Capolavori della modernità
Da Winterthur a Rovereto
La nuova mostra “soft” del Mart, quella per intenderci che annualmente attira il maggior numero di visitatori, è incentrata su 240 capolavori del Kunstmuseum di Winterthur, acquistati dalla Società di Belle Arti della città svizzera fin dalla fine dell’Ottocento.
Non si tratta della solita selezione di grandi nomi senza sostanza, ma di un’operazione che di per sé potrebbe essere un’opera di qualche artista concettuale: un museo nel museo. Le sale espositive del Kunstmuseum sono infatti in ristrutturazione: da qui l’occasione pressoché unica di poter attingere a tutti i capolavori della collezione, sviluppando così un percorso qualitativamente forte che dall’impressionismo giunge fino alla contemporaneità.
La mostra, dal taglio cronologico, parte da Boudin e Corot, artisti francesi che più anticiparono, con il passaggio dalla pittura in studio a quella en plein air, la strada poi intrapresa dagli impressionisti. L’amore per la pittura dal vero segna anche alcune opere esposte dello stesso gruppo impressionista, la cui prima esposizione risale al 1874. Tra i vari Degas, Sisley e Pissarro, segnaliamo per la ricercatezza nell’esprimere i vari elementi atmosferici Varengeville, bassa marea (1882) di Claude Monet, mentre per quanto riguarda i post-impressionisti, tra tele di Cézanne e Rousseau, incontriamo uno dei dipinti-icona della mostra, il Ritratto di Joseph Roulin (1888) di Vincent Van Gogh, sintetizzato con estrema naturalezza in una bicromia giallo-blu. La stessa intensità di cromie ritornerà due decenni dopo nelle opere dei fauves Vlamink e Marquet, ambedue documentati in mostra.

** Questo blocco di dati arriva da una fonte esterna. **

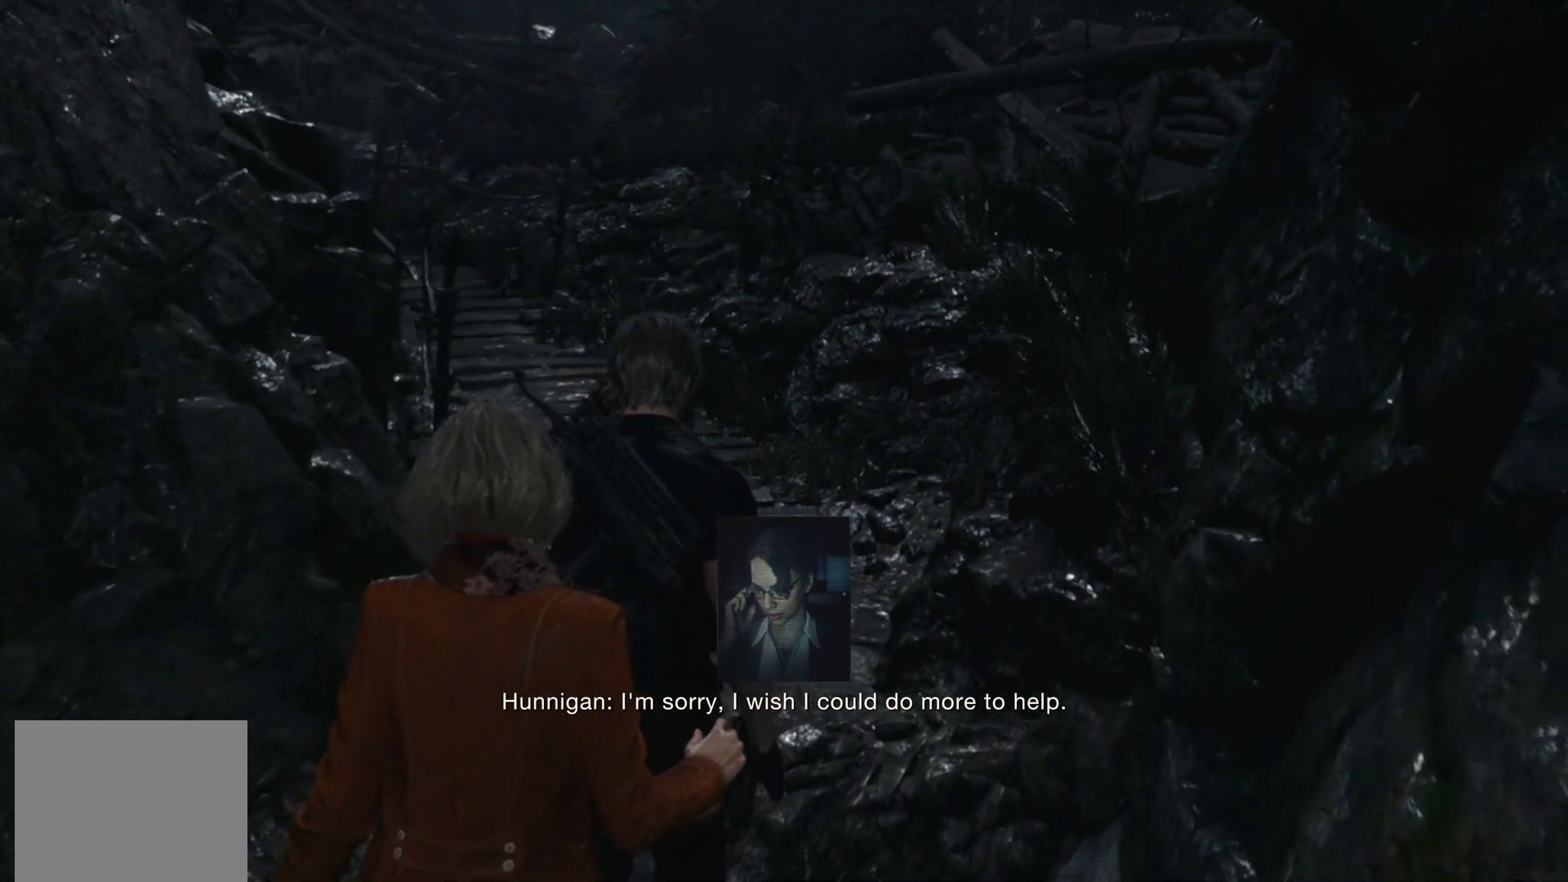
{"buttons": [], "left_stick": "up", "right_stick": "left", "events": [[17, "right_stick", "center"], [417, "right_stick", "left"]]}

Seguono le sale dedicate alla linea romantico-simbolista, che da Delacroix giunge fino alla pittura onirica di Odilon Redon e di Ferdinand Hodler. Di quest’ultimo, tra i maggiori pittori svizzeri della modernità, sono esposti alcuni intensi paesaggi e una vasta tela fortemente evocativa, Sguardo sull’infinito. Rimanendo in ambito simbolista, tra i numerosi dipinti di Félix Vallotton, di particolare interesse risulta il Pont Neuf (1901), opera nella quale traspare il tema della brulicante folla urbana, già al centro dell’opera di Pissarro esposta nelle sale precedenti. Proseguendo nella successione delle sale, dalla spiritualità universale si passa, con la schiera dei pittori Nabis (Denis, Vuillard e soprattutto Bonnard) a una pittura fortemente intimista, fatta di tremolanti paesaggi introspettivi ed evanescenti interni domestici dominati da un senso di quiete e candore.
Nelle sale successive si incontrano alcune opere realizzate delle principali avanguardie artistiche d’inizio secolo: il surrealismo di Ernst, Tanguy e Magritte, che con Il mondo perduto (1928) apre alle ricerche verbo-visuali; la Neue Sachlichkeit e la sua teatralmente algida analisi della realtà, a tratti affine alla Metafisica, come in Fantasia (1921) di Niklaus Stoecklin; il cubismo, con Picasso, Gris e molte opere di Léger; infine l’astrattismo, sia nella versione lirica di Kandinsky e Klee, sia in quella più geometrica di Dalaunay, Van Doesburg e Mondrian.
La parte conclusiva della mostra è dedicata alle ricerche della seconda metà del Novecento. Di particolare rilevanza il filone neo-espressionista, con i forti cromatismi di Dubuffet, Jorn e Appel, e l’espressionismo astratto di Guston, Chamberlain e soprattutto Tobey. Tra gli italiani, oltre a lavori di Manzoni, Fontana, Kounellis, Paolini, Fabro e Merz, va senz’altro evidenziato un importante nucleo di tele di Giorgio Morandi (in occasione di una personale a Winterthur, Morandi compì nel 1956 il suo primo e unico viaggio oltre confine), mentre per la contemporaneità si segnala un gruppo di dipinti del tedesco Gerard Richter.
Accanto alle opere pittoriche il percorso è costellato anche da svariate sculture di Maillol, Medardo Rosso (il suo Ritratto di Henri Rouart del 1890 è la più grande scultura mai eseguita dall’artista), Picasso, Arp, Calder (occhio a non perderla, è appesa al soffitto!), Schwitters, Pevdner, Brancusi, Giacometti e altri.